** Request **
In the records below, find the line that contains "module opt_expr_mul_low_bits(input [2:0]", then transcribe it and every later line exactly, stopping at the final line.

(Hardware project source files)
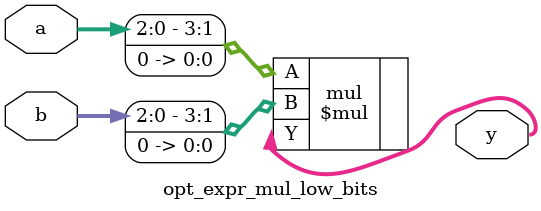
<source format=v>
module opt_expr_mul_low_bits(input [2:0] a, input [2:0] b, output [7:0] y);
    \$mul #(.A_SIGNED(0), .B_SIGNED(0), .A_WIDTH(4), .B_WIDTH(4), .Y_WIDTH(8)) mul (.A({a, 1'b0}), .B({b, 1'b0}), .Y(y));
endmodule

</source>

** Completed task **
module opt_expr_mul_low_bits(input [2:0] a, input [2:0] b, output [7:0] y);
    \$mul #(.A_SIGNED(0), .B_SIGNED(0), .A_WIDTH(4), .B_WIDTH(4), .Y_WIDTH(8)) mul (.A({a, 1'b0}), .B({b, 1'b0}), .Y(y));
endmodule

</source>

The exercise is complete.